How Do I Help my 23 Year Old Daughter With Her Alcohol Problem?
My 23 year old daughter has been drinking since she was 15 or 16. She has been hospitalized for alcohol poisoning. In September of 08 She went to rehab at 21 for 4 to 6 weeks. After that her and her boyfriend broke up.
In September 2009 she was in a car accident (driving drunk) at about 2 in the morning. She had a broken back, broken legs, lacerated pancreas that was split in half from the force of the seat belt. She had 1/2 of her pancreas and some of her spleen removed. She is now in Counseling and she is still drinking.
She says the counseling does not help and that she will be fine once she moves out of the house.
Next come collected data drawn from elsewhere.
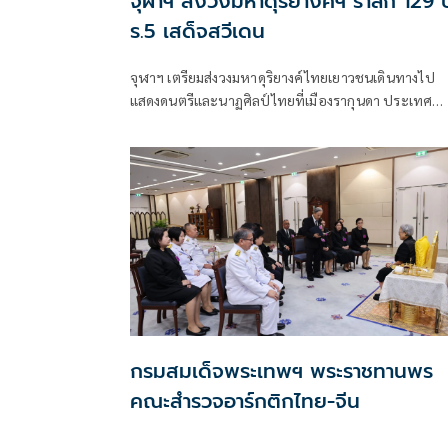
จุฬาฯ ส่งวงมหาดุริยางค์ฯ รำลึก 129 ป
ร.5 เสด็จสวีเดน
จุฬาฯ เตรียมส่งวงมหาดุริยางค์ไทยเยาวชนเดินทางไป
แสดงดนตรีและนาฏศิลป์ไทยที่เมืองรากุนดา ประเทศ
สวีเดน ร่วมงานรำลึก 129 ปี ร.5 เสด็จประพาสสวีเดน วันท
19 ก.ค. 25
กรมสมเด็จพระเทพฯ พระราชทานพร
คณะสำรวจอาร์กติกไทย-จีน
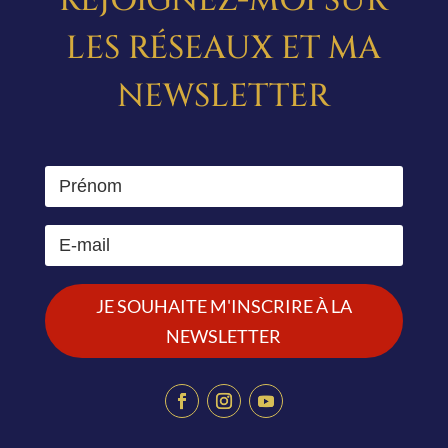
REJOIGNEZ-MOI SUR
LES RÉSEAUX ET MA
NEWSLETTER
JE SOUHAITE M'INSCRIRE À LA
NEWSLETTER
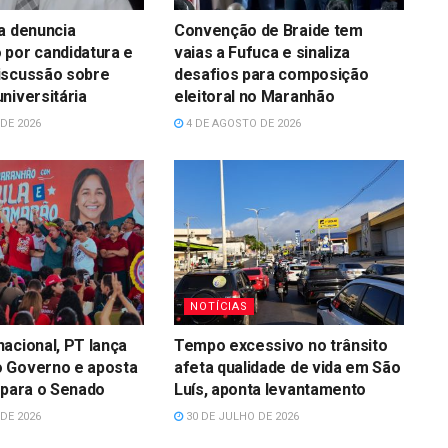
a denuncia
Convenção de Braide tem
 por candidatura e
vaias a Fufuca e sinaliza
iscussão sobre
desafios para composição
niversitária
eleitoral no Maranhão
DE 2026
4 DE AGOSTO DE 2026
NOTÍCIAS
acional, PT lança
Tempo excessivo no trânsito
 Governo e aposta
afeta qualidade de vida em São
 para o Senado
Luís, aponta levantamento
DE 2026
30 DE JULHO DE 2026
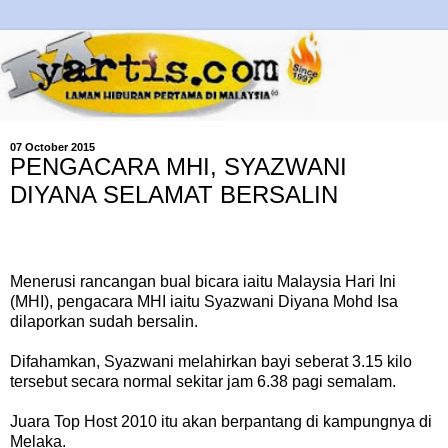
07 October 2015
PENGACARA MHI, SYAZWANI
DIYANA SELAMAT BERSALIN
Menerusi rancangan bual bicara iaitu Malaysia Hari Ini
(MHI), pengacara MHI iaitu Syazwani Diyana Mohd Isa
dilaporkan sudah bersalin.
Difahamkan, Syazwani melahirkan bayi seberat 3.15 kilo
tersebut secara normal sekitar jam 6.38 pagi semalam.
Juara Top Host 2010 itu akan berpantang di kampungnya di
Melaka.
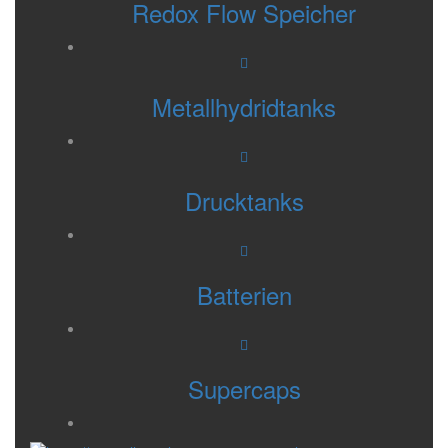
Redox Flow Speicher
Metallhydridtanks
Drucktanks
Batterien
Supercaps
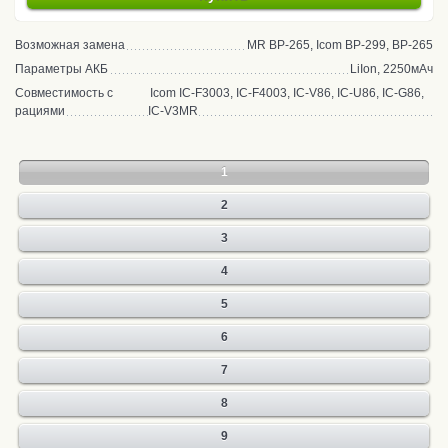
Возможная замена
MR BP-265, Icom BP-299, BP-265
Параметры АКБ
LiIon, 2250мАч
Совместимость с
Icom IC-F3003, IC-F4003, IC-V86, IC-U86, IC-G86,
рациями
IC-V3MR
1
2
3
4
5
6
7
8
9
She told me today that when she doesn't drink that she thinks about everything and the past two years. Do I tell her counselor? Do I just let it go and see what happens?
For a serious alcohol problem like your daughter has got, my general feeling is that counseling on its own is usually not enough. Yes it can help her address the issues of low self-esteem etc. that she is likely experiencing and that more than likely contribute to her drinking, but its unlikely to help the alcoholism.
A serious alcohol problem or full-blown alcoholism requires major change on a lot of levels, and only comes about through committed effort at working some kind of recovery program that really gets to the heart of the matter - like the 12 steps taught at AA.
The 12 steps aren't the only way, but your daughter needs to find some form of recovery program that is all-embracing - and that will help her address the spiritual, emotional and behavioral aspects that will lead to lasting change and recovery. So counseling can certainly form a part of that, but I do believe she needs more. And if there is information you think can help her counselor, then I don't think there is anything wrong in sharing it.Rehab
is usually only the first step in beating an alcohol problem. Applying the tools learnt at rehab and finding a program of recovery to work are even more crucial. But of course you can't force your daughter to do something she doesn't want to. She has to find her own way, but maybe a reminder as to the direction she could try going in may help her.
Having said all this though, with a bit of luck, this is just a phase your daughter is going through, that unfortunately too many like her go through from their mid/late teens to mid-twenties - and will end up out-growing it. You can't predict how things will turn out - so the main thing for you to do is to teach your daughter about responsibility and hold her accountable for her choices - so if she makes bad choices, she needs to fully experience the undesirable consequences that come with them.
Hopefully that will help her grow up faster and lead her to start making better choices with her life. Best of luck.